Cheat Sheet

“I ain’t rich—ask my butler!” and other tax time tall tales.

If you spent March wracking your brain for ways to keep Uncle Sam's paws off your cash, you're not alone. "Nobody likes to pay taxes," says Keith Blair, an assistant professor of law at University of Baltimore and former trial attorney for the U.S. Department of Justice's tax division. The bad news: "Generally, if you have earned income of some sort, you're going to have to pay."

The single biggest tax-cheating act: "under-reporting income," says Towson-based Mark Edward Kell, a former IRS auditor and current tax attorney. "You wouldn't believe how common it is."

Some taxpayers get creative in trying to work within existing rules. One area tax expert who asked to remain anonymous recalls a potential client who wanted to deduct the depreciation of her breast augmentation. The woman, an exotic dancer, argued that her new, er, assets were a business investment. "She felt that she should have been able to defray some of the cost of the improvement," says the accountant, who didn't end up representing the client—but figures the argument wouldn't have been a hit with the IRS.

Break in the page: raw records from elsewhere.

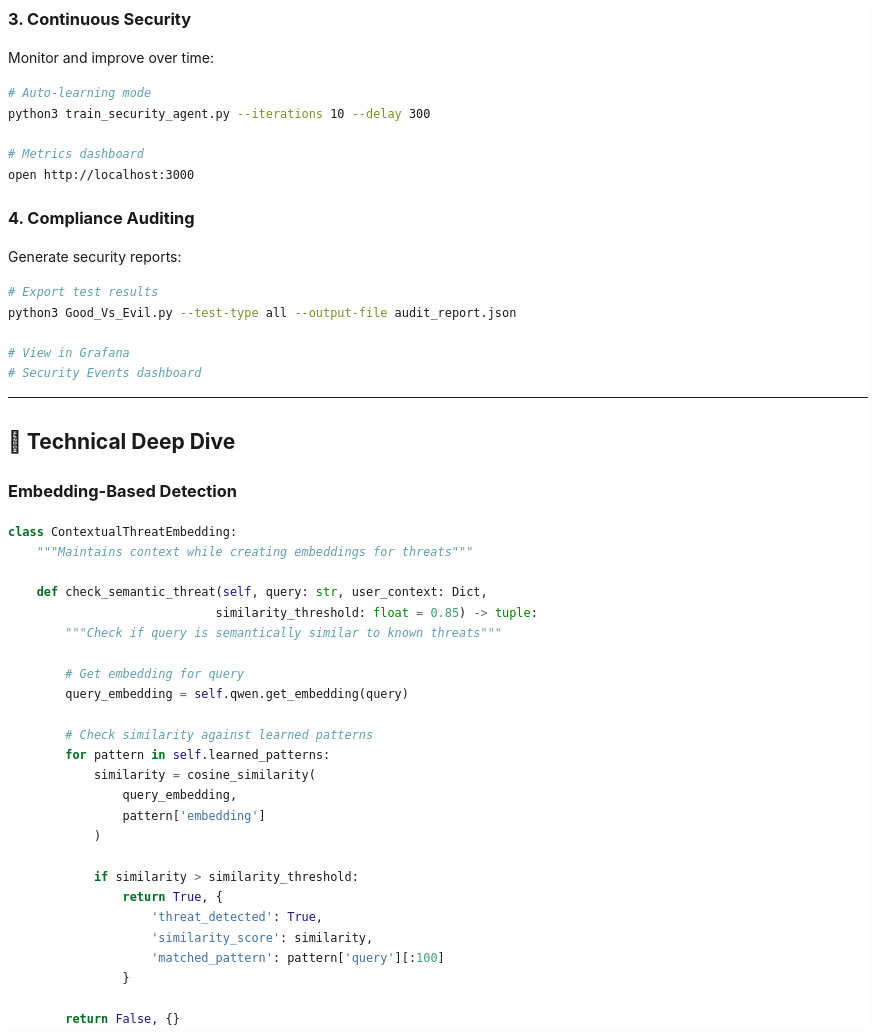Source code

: ### 3. Continuous Security

Monitor and improve over time:

```bash
# Auto-learning mode
python3 train_security_agent.py --iterations 10 --delay 300

# Metrics dashboard
open http://localhost:3000
```

### 4. Compliance Auditing

Generate security reports:

```bash
# Export test results
python3 Good_Vs_Evil.py --test-type all --output-file audit_report.json

# View in Grafana
# Security Events dashboard
```

---

## 🔬 Technical Deep Dive

### Embedding-Based Detection

```python
class ContextualThreatEmbedding:
    """Maintains context while creating embeddings for threats"""
    
    def check_semantic_threat(self, query: str, user_context: Dict, 
                             similarity_threshold: float = 0.85) -> tuple:
        """Check if query is semantically similar to known threats"""
        
        # Get embedding for query
        query_embedding = self.qwen.get_embedding(query)
        
        # Check similarity against learned patterns
        for pattern in self.learned_patterns:
            similarity = cosine_similarity(
                query_embedding, 
                pattern['embedding']
            )
            
            if similarity > similarity_threshold:
                return True, {
                    'threat_detected': True,
                    'similarity_score': similarity,
                    'matched_pattern': pattern['query'][:100]
                }
        
        return False, {}
```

There also are a host of established schemes the IRS encounters. On the more dramatic side are claims that income taxes are unconstitutional, says Blair. Ditto for claiming you can't be taxed because you're a sovereign entity. "I've had people say they are citizens of the sovereign kingdom of Hawaii and therefore the tax doesn't apply to them," says Jack Snyder, a clinical fellow at University of Baltimore and former trial attorney for the U.S. department of Justice's tax division. "I had one case in which the guy tried to prevent the IRS from going after his house by positing that his house was an embassy."

Another common scheme, often favored by the wealthy: shielding assets by transferring them to a trust. "Sometimes it will have a name like the None of Your Business Family Holding Trust," says Snyder, who points out that if the taxpayer maintains control over the assets, the government almost always prevails.